[LIGNES]
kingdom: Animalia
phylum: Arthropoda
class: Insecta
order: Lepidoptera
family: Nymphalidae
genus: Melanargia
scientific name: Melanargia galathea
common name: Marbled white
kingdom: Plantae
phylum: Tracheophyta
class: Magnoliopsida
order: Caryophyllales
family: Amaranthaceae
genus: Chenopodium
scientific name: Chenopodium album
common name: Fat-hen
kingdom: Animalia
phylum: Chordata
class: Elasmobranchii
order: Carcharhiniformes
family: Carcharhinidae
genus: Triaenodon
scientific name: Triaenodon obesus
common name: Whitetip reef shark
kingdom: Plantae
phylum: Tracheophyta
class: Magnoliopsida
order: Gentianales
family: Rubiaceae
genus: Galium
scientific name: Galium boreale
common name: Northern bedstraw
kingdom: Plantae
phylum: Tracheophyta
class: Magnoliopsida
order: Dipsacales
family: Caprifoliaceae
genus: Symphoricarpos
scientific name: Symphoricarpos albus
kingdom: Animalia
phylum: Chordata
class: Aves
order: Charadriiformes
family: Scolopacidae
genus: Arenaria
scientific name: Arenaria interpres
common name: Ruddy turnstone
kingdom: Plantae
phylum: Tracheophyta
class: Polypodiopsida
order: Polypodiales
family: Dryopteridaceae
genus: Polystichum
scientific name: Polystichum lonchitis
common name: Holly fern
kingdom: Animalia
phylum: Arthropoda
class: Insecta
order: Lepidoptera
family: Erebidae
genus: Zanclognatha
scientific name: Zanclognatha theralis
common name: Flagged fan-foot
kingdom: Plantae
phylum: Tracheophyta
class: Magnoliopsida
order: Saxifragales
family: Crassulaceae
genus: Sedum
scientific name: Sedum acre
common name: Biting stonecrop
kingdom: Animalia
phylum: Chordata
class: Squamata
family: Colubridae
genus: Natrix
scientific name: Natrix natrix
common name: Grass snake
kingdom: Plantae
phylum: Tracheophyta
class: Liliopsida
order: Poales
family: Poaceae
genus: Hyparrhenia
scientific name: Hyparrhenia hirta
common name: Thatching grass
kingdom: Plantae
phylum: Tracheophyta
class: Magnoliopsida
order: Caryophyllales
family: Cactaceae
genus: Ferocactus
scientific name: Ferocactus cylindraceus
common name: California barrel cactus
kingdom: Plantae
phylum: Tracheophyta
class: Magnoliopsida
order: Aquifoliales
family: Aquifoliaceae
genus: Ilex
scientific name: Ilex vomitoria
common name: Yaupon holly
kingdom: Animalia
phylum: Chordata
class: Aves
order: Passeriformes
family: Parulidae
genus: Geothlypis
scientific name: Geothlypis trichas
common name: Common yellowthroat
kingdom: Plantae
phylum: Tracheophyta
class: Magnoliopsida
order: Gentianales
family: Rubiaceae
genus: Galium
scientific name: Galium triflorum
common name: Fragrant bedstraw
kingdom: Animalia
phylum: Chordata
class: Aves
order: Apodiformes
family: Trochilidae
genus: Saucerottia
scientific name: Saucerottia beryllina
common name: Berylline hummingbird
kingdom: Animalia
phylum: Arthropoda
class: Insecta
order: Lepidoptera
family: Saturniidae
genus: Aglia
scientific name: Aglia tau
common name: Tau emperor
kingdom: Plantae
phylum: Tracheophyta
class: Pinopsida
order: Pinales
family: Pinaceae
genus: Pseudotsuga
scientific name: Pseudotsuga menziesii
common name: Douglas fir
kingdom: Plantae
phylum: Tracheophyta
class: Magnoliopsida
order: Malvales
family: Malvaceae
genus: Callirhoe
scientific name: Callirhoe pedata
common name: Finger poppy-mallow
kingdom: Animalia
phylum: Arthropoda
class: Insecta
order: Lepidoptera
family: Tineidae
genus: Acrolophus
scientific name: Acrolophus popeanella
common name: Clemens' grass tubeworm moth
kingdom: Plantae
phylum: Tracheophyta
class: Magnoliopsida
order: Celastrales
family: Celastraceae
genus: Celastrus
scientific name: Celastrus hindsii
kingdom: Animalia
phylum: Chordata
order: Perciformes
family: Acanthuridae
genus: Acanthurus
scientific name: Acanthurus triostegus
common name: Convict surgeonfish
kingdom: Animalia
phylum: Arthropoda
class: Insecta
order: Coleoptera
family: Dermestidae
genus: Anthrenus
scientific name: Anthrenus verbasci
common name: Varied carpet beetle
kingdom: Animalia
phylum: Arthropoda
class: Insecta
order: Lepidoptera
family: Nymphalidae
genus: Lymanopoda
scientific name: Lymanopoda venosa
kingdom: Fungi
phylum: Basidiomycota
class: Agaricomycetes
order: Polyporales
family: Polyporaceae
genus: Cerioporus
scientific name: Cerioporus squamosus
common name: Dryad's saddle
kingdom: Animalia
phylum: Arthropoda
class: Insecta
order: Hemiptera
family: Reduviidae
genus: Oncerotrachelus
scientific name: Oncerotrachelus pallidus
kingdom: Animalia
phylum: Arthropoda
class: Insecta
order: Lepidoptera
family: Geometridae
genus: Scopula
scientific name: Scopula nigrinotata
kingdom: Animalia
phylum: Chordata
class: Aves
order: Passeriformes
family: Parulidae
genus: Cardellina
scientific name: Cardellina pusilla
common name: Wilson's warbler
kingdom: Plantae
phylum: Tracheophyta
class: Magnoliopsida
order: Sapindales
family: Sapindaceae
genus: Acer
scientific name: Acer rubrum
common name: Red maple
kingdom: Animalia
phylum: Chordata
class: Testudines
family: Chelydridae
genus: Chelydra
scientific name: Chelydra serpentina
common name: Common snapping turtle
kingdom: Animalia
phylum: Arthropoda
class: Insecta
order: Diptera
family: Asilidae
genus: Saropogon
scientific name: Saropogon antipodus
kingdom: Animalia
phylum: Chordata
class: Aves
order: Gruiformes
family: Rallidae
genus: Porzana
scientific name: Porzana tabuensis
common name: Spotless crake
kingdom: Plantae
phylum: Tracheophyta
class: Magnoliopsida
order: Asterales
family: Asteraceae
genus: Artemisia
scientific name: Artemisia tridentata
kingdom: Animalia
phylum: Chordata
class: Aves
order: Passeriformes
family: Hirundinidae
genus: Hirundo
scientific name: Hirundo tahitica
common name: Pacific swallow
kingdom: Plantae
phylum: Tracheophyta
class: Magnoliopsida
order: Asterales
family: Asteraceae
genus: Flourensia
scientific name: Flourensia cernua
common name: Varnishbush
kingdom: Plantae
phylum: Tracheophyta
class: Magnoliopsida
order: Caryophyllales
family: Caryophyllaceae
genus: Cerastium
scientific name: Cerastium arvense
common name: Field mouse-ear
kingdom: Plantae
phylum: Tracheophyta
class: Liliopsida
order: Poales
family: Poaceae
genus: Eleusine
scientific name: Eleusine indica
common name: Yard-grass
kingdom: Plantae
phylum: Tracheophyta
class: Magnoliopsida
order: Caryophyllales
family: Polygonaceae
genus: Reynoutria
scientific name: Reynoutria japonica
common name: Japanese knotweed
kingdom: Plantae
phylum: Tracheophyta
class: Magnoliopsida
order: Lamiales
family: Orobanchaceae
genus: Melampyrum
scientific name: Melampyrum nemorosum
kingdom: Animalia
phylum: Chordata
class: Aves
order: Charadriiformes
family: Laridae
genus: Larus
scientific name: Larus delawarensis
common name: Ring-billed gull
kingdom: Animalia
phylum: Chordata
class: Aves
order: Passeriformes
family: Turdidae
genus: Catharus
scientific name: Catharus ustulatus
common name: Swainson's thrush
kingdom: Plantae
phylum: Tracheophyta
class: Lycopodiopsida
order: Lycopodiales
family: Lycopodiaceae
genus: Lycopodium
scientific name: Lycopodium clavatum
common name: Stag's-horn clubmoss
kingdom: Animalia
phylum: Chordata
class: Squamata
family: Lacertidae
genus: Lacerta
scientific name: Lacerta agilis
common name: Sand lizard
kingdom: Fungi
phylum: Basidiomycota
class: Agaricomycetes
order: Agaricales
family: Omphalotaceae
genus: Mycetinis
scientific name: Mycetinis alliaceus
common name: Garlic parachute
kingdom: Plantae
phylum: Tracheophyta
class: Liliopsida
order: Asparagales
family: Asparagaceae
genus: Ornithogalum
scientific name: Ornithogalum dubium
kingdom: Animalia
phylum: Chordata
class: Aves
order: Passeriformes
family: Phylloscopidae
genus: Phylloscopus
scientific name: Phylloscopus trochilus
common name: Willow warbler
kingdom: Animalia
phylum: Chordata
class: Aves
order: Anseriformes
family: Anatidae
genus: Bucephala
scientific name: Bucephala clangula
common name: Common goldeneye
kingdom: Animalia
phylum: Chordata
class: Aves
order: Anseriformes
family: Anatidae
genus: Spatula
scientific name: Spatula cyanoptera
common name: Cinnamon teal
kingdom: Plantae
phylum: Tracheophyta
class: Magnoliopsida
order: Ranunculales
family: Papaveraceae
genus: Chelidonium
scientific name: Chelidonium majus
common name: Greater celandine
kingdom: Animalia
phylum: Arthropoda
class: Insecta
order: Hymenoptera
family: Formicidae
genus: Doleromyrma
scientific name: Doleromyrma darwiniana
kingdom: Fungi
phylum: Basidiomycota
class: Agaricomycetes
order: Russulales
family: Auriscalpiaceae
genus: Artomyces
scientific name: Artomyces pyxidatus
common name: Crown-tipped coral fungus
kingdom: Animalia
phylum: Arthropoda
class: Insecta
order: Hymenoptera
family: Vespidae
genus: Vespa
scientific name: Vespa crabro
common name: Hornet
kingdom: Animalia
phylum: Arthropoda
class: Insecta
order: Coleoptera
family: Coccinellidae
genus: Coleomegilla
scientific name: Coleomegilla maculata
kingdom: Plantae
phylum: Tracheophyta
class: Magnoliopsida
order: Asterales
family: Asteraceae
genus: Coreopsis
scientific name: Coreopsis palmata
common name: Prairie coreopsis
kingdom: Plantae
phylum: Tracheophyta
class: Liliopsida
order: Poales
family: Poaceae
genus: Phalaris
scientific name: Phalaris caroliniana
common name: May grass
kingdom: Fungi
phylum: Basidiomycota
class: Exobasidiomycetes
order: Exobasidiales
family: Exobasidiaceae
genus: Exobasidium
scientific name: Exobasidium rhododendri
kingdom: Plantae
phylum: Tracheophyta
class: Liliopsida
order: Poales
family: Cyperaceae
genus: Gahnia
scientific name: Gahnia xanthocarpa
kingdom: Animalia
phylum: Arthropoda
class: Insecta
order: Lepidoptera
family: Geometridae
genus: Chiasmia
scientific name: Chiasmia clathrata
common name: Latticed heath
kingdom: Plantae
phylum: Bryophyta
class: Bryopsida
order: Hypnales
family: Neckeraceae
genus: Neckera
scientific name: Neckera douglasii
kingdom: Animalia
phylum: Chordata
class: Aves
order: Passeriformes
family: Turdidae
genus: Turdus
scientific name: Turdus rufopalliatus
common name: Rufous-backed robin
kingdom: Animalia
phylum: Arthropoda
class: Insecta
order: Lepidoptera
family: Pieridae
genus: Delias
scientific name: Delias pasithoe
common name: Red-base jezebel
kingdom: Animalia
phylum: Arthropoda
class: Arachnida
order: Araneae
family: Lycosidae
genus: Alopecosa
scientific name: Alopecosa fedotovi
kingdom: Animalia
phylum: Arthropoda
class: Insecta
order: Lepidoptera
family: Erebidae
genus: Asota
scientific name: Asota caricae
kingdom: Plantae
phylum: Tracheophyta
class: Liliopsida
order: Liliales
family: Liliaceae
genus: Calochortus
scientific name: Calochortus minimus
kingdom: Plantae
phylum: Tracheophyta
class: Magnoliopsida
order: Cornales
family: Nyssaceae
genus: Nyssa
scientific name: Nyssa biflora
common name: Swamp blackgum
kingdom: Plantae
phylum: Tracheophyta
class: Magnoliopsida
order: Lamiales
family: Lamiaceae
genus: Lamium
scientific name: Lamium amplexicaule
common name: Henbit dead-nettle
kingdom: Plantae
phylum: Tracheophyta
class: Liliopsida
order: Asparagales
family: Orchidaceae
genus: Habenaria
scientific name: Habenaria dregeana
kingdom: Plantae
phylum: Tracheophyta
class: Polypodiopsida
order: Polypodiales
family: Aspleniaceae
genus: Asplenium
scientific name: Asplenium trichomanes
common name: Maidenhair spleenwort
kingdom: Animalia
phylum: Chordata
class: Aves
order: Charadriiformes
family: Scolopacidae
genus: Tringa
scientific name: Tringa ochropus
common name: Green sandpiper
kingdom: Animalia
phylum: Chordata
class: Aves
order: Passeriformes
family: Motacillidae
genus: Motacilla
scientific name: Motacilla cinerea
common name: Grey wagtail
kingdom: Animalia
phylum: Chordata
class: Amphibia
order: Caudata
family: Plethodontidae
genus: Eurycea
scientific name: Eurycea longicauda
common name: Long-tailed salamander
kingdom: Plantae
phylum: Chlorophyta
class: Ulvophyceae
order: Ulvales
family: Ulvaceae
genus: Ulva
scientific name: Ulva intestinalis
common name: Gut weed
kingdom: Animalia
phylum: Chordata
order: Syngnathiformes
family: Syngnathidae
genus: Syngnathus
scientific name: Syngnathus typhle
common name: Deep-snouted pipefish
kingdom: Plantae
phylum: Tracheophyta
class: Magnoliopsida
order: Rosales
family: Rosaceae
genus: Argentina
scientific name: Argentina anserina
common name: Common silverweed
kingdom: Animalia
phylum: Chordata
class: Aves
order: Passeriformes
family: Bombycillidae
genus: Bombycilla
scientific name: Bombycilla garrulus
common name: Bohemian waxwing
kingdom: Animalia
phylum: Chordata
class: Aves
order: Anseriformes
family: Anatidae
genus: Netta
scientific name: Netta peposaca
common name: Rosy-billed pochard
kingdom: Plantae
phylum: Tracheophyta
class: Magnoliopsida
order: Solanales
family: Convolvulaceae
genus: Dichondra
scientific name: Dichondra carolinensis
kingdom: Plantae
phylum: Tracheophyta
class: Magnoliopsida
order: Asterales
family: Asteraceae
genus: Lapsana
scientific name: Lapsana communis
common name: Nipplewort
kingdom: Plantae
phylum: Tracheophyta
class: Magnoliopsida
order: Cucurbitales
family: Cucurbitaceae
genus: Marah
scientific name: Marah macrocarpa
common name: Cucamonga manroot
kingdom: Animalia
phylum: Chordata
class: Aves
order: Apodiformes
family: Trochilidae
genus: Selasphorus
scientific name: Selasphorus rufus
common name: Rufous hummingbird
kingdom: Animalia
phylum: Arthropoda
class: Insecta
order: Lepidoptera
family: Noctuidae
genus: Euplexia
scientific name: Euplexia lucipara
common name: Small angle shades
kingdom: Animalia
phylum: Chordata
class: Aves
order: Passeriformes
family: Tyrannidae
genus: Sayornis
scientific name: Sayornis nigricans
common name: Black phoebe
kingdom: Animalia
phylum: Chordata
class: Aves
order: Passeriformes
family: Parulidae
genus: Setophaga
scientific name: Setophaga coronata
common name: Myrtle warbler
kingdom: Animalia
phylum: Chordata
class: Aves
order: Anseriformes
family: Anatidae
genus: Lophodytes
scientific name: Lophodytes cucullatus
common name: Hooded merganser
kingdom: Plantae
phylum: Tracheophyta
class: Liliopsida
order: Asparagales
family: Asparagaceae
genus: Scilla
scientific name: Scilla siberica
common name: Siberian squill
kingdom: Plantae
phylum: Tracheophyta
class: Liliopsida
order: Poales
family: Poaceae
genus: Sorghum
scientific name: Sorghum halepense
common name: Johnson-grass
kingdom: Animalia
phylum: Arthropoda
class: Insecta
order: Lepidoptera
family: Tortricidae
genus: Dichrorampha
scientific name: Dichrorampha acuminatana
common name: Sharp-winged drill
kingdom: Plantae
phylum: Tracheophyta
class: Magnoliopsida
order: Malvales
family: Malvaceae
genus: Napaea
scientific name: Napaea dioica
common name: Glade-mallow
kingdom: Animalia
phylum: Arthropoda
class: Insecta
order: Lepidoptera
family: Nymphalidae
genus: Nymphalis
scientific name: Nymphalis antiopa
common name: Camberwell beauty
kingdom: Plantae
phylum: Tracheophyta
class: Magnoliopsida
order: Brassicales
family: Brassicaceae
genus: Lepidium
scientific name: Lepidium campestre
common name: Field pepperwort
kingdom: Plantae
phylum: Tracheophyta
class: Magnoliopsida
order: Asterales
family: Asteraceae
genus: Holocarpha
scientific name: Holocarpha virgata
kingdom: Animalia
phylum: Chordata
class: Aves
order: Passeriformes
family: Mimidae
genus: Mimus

[OBJECTIF] Réécrivez les lignes en commençant au tout début et en terminant par la ligne qui contient "family: Crassulaceae", incluse. Remplacez "common name" par "vernacular name" et ne changez rien d'autre.

[RÉPONSE COMPLÈTE]
kingdom: Animalia
phylum: Arthropoda
class: Insecta
order: Lepidoptera
family: Nymphalidae
genus: Melanargia
scientific name: Melanargia galathea
vernacular name: Marbled white
kingdom: Plantae
phylum: Tracheophyta
class: Magnoliopsida
order: Caryophyllales
family: Amaranthaceae
genus: Chenopodium
scientific name: Chenopodium album
vernacular name: Fat-hen
kingdom: Animalia
phylum: Chordata
class: Elasmobranchii
order: Carcharhiniformes
family: Carcharhinidae
genus: Triaenodon
scientific name: Triaenodon obesus
vernacular name: Whitetip reef shark
kingdom: Plantae
phylum: Tracheophyta
class: Magnoliopsida
order: Gentianales
family: Rubiaceae
genus: Galium
scientific name: Galium boreale
vernacular name: Northern bedstraw
kingdom: Plantae
phylum: Tracheophyta
class: Magnoliopsida
order: Dipsacales
family: Caprifoliaceae
genus: Symphoricarpos
scientific name: Symphoricarpos albus
kingdom: Animalia
phylum: Chordata
class: Aves
order: Charadriiformes
family: Scolopacidae
genus: Arenaria
scientific name: Arenaria interpres
vernacular name: Ruddy turnstone
kingdom: Plantae
phylum: Tracheophyta
class: Polypodiopsida
order: Polypodiales
family: Dryopteridaceae
genus: Polystichum
scientific name: Polystichum lonchitis
vernacular name: Holly fern
kingdom: Animalia
phylum: Arthropoda
class: Insecta
order: Lepidoptera
family: Erebidae
genus: Zanclognatha
scientific name: Zanclognatha theralis
vernacular name: Flagged fan-foot
kingdom: Plantae
phylum: Tracheophyta
class: Magnoliopsida
order: Saxifragales
family: Crassulaceae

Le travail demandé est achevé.